In May, when a McCain adviser proposed a series of pre-convention appearances at town hall meetings, Obama said, “I think that’s a great idea.”

Why is Obama unwilling to give voters this almost unprecedented chance to really get to know him and McCain in a relatively freewheeling and open context? It’s the kind of thing that those longing for change in the American political system always say they want — that is, a campaign based more on debate and discussion, and less on 30 second television ads and choreographed appearances.

The reason given by the campaign for rejecting these debates is strikingly disingenuous:

Advisers to the Illinois senator, speaking on condition of anonymity because they are not authorized to discuss strategy, say Obama is reluctant to take chances or give McCain a high-profile stage now that Obama’s the front-runner.

Excuse me? Have they looked at the polls lately? Obama and McCain are effectively neck and neck, as they certainly well know. And, really, Obama has never had anything like a prohibitive lead in the polls. The argument that a front-runner shouldn’t give his opponent an opening has a certain Machiavellian legitimacy when it is true; when it’s not true, as in this case, it is the height of cynicism. (Welcome to the new political landscape of this Obama era!)
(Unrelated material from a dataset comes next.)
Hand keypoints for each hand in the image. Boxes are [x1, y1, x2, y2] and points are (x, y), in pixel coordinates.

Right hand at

Ironically, cynicism is the most recent charge that Obama has made against the John McCain campaign. He has also called McCain’s recent ads “juvenile” and “distracting.” What better way to bring the campaign back down to the level of addressing the concerns of the voters than by doing these multiple town-hall debates and taking the questions of those voters? Each successive debate would allow the themes which arise to be followed-up upon and developed. The distinctions between the candidates and their real plans for governance would get an airing unlike any that has occurred in anyone’s recent memory of presidential elections. The McCain campaign’s response to Obama’s rejection of these debates could also be described as juvenile by the ever-so-serious Barack Obama, but it happens to be right on the money:

“We understand it might be beneath a worldwide celebrity of Barack Obama’s magnitude to appear at town hall meetings alongside John McCain and directly answer questions from the American people, but we hope he’ll reconsider,” spokesman Brian Rogers said.
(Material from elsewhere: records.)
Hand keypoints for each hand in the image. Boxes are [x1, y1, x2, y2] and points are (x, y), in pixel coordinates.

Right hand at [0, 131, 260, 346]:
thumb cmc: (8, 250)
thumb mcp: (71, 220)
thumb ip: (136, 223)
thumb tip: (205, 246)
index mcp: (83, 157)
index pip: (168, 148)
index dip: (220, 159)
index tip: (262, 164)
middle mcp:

And if he doesn’t reconsider, the McCain campaign has a perfect right to pound him on it from here to kingdom come. There is every reason to assume, at this point, that Barack Obama is simply afraid to have to defend his positions and policies in detail in a public forum. He’s just hoping that he’ll be smooth enough to finesse his way through the three more stilted debates in the fall, or that he’ll float through them on his aura and make up for any shortcomings by spending his unprecedented treasure-chest on a gazillion TV ads. It’s genuinely disappointing. Those of us who didn’t particularly like Obama’s policies, but welcomed the breath of fresh air he seemed to promise, now no longer have any reason to cut him any slack. He’s a pure politician (and there’s nothing pure about that). The only way in which he now appears to be a different kind of politician is the incredible degree to which he believes he can pull off being totally disingenuous.

And it’s just one more reason to wonder how it is that people who supported Barack Obama six months ago can still support him. He has modified his positions significantly on troops in Iraq, on offshore drilling, on gun control, on campaign financing, on the death penalty, on Jeremiah Wright and his church, on his grandmother, and on and on. If you agreed with him before he started changing his mind, then how do you continue to wholeheartedly support someone who appears so willing to adjust his beliefs for political convenience?

McCain is no paragon of purity, and neither is any politician, but compared to Obama he presents a model of a well-centered candidate who offers a plain WYSIWYG honesty. That’s precisely why he is unafraid of the kinds of unpredictable town-hall debates away from which his opponent is simply running scared.